Neurapraxia is a condition that commonly affects athletes involved in sports that have a lot of collision such as American Football and Professional Wrestling. That is why the NFL outlawed acts such as spearing, lowering an opponent’s head or knocking him with the crown of your helmet, which posed great risk to the cervical spine region causing cervical cord neurapraxia.
Such injuries are common in the NFL and result in cervical cord neurapraxia. Famous WWE superstar Adam Copeland also known by his stage name “Edge” retires after 13 years in 2001 due to neurapraxia.
Signs and Symptoms of Neurapraxia
The signs and symptoms of neurapraxia include the following:
- Weakening of the muscle
- Paralysis of the muscle
- Complete loss of sensation or abnormal sensations such as numbness usually occurring where the nerve has been damaged
- Pain in the area or region where the nerve has been damaged
- Sweating excessively
- Dysfunctions of the bowel and bladder.
How do you Treat Neurapraxia
Since neurapraxia results in the nerves being impaired for a short period of time, recovery of normal body functions may start within the first two months. In most cases, it recovers after a period of 6 to 8 weeks, but in some instances, it takes longer – up to four months for full restoration.
Even though the recovery period in patients having neurapraxia may vary, the mode of recovery is usually fast and complete.
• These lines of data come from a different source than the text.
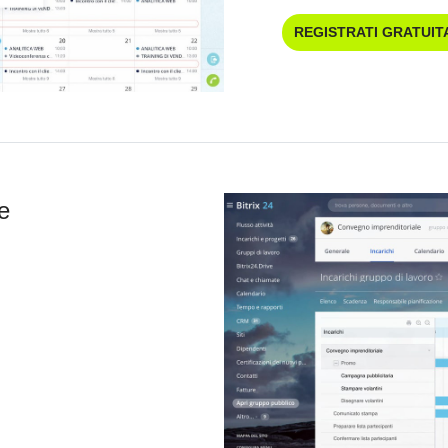
REGISTRATI GRATUI
e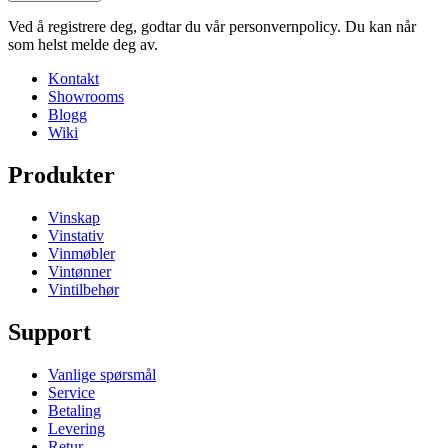
Høyde (cm)
10
Ved å registrere deg, godtar du vår personvernpolicy. Du kan når
Bredde (cm)
60
som helst melde deg av.
Dybde (cm)
28
Kontakt
Vekt (kg)
4.9
Showrooms
Blogg
Wiki
Produkter
Vinskap
Vinstativ
Vinmøbler
Vintønner
Vintilbehør
Support
Vanlige spørsmål
Service
Betaling
Levering
Retur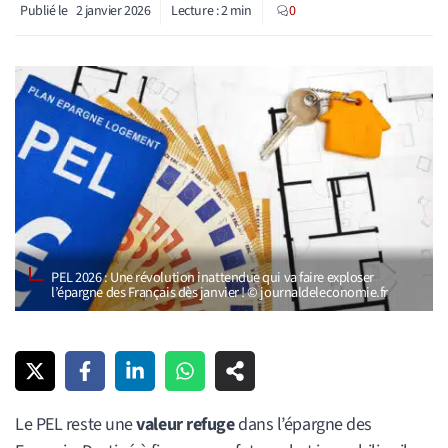
Publié le
2 janvier 2026
Lecture :
2
min
0
PEL 2026 : Une révolution inattendue qui va faire exploser
l’épargne des Français dès janvier ! © journaldeleconomie.fr
Le PEL reste une
valeur refuge
dans l’épargne des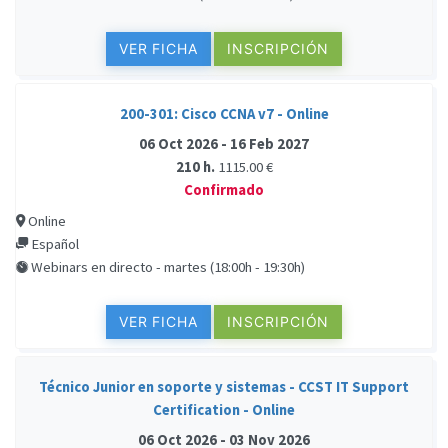
VER FICHA
INSCRIPCIÓN
200-301: Cisco CCNA v7 - Online
06 Oct 2026 - 16 Feb 2027
210 h.
1115.00 €
Confirmado
Online
Español
Webinars en directo - martes (18:00h - 19:30h)
VER FICHA
INSCRIPCIÓN
Técnico Junior en soporte y sistemas - CCST IT Support
Certification - Online
06 Oct 2026 - 03 Nov 2026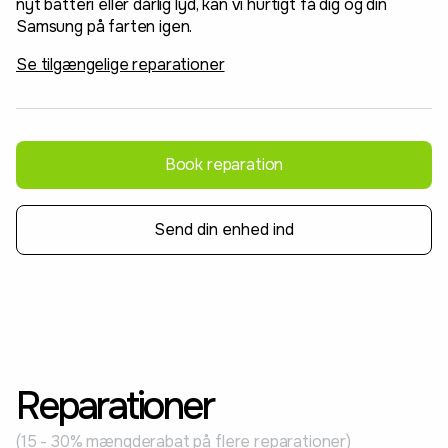
nyt batteri eller dårlig lyd, kan vi hurtigt få dig og din
Samsung på farten igen.
Se tilgængelige reparationer
Book reparation
Send din enhed ind
Reparationer
(15 - 30% mængderabat på flere reparationer)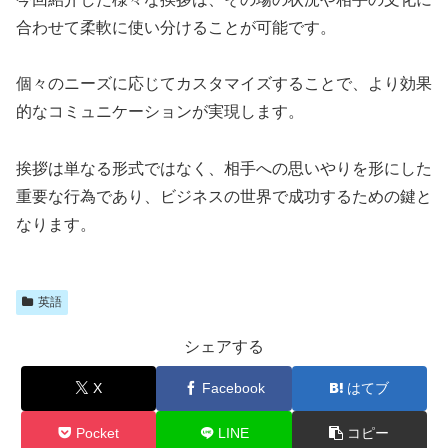
合わせて柔軟に使い分けることが可能です。
個々のニーズに応じてカスタマイズすることで、より効果
的なコミュニケーションが実現します。
挨拶は単なる形式ではなく、相手への思いやりを形にした
重要な行為であり、ビジネスの世界で成功するための鍵と
なります。
英語
シェアする
X
Facebook
はてブ
Pocket
LINE
コピー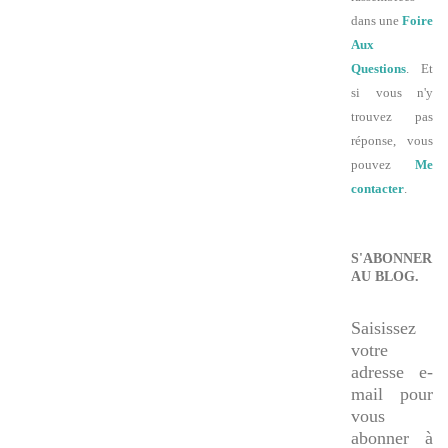
dans une
Foire
Aux
Questions
. Et
si vous n'y
trouvez pas
réponse, vous
pouvez
Me
contacter
.
S'ABONNER
AU BLOG.
Saisissez
votre
adresse e-
mail pour
vous
abonner à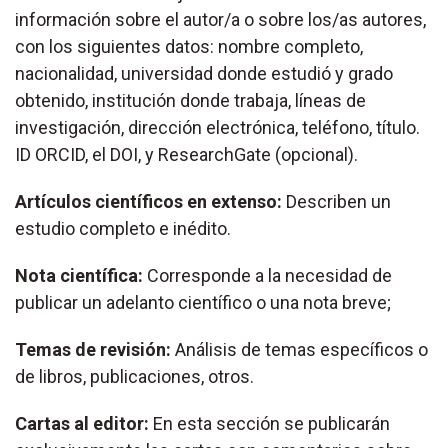
información sobre el autor/a o sobre los/as autores,
con los siguientes datos: nombre completo,
nacionalidad, universidad donde estudió y grado
obtenido, institución donde trabaja, líneas de
investigación, dirección electrónica, teléfono, título.
ID ORCID, el DOI, y ResearchGate (opcional).
Artículos científicos en extenso:
Describen un
estudio completo e inédito.
Nota científica:
Corresponde a la necesidad de
publicar un adelanto científico o una nota breve;
Temas de revisión:
Análisis de temas específicos o
de libros, publicaciones, otros.
Cartas al editor:
En esta sección se publicarán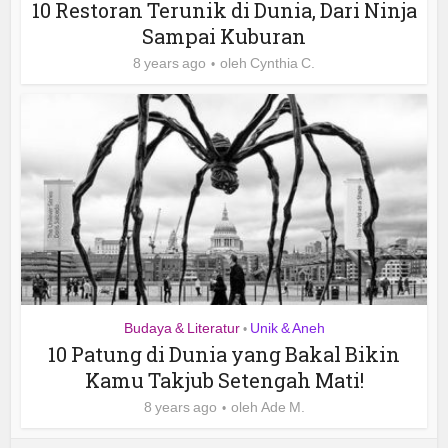
10 Restoran Terunik di Dunia, Dari Ninja
Sampai Kuburan
8 years ago
oleh
Cynthia C.
Budaya & Literatur
Unik & Aneh
•
10 Patung di Dunia yang Bakal Bikin
Kamu Takjub Setengah Mati!
8 years ago
oleh
Ade M.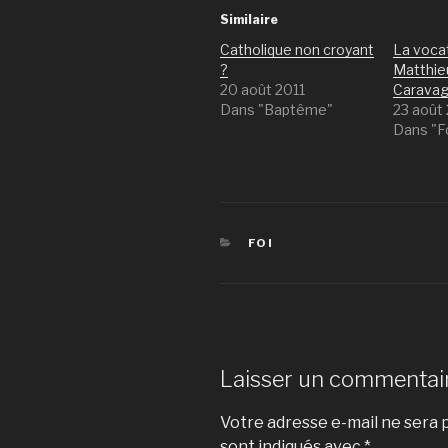
Similaire
Catholique non croyant
La vocat
?
Matthie
20 août 2011
Carava
Dans "Baptême"
23 août
Dans "F
CATÉGORIES
FOI
Laisser un commentai
Votre adresse e-mail ne sera p
sont indiqués avec
*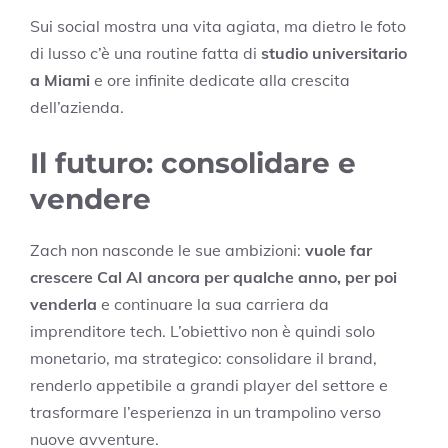
Sui social mostra una vita agiata, ma dietro le foto
di lusso c’è una routine fatta di
studio universitario
a Miami
e ore infinite dedicate alla crescita
dell’azienda.
Il futuro: consolidare e
vendere
Zach non nasconde le sue ambizioni:
vuole far
crescere Cal AI ancora per qualche anno, per poi
venderla
e continuare la sua carriera da
imprenditore tech. L’obiettivo non è quindi solo
monetario, ma strategico: consolidare il brand,
renderlo appetibile a grandi player del settore e
trasformare l’esperienza in un trampolino verso
nuove avventure.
Here are a few methods of how to treat neurapraxia?
Where the cause of neurapraxia is diabetes, medication should be taken to keep the sugar levels in check, a proper diet may also help in maintaining proper sugar levels
A proper diet is advised, taking a lot of fruits is also recommended as well as taking vitamin supplements
Change of Drugs
In cases where neurapraxia is as a result of side effects from medication drugs, the medicine may be replaced with those that don’t cause any side effects or with a more mild form of medicines
Whatever structure is compressing the nerves and causing neurapraxia, for example, blood clot, or blood collecting outside a blood vessel can be removed surgically
Where neurapraxia is caused by autoimmune conditions, medication can be taken to keep the body’s immune system in check
Physical therapy is also recommended for the healthy recovery from different nerve injuries.
Although neurapraxia may be a temporary condition that takes a short time to heal, usually from six months to a maximum of eight months, if left untreated or if treatment is not administered correctly, the condition may turn out to be more severe and in some cases permanent.
It is important to know that having repetitive neurapraxia within the same region like it happens in sportspersons taking sports such as wrestling and football, even after treatment, it may lead to permanent damage to the nerves.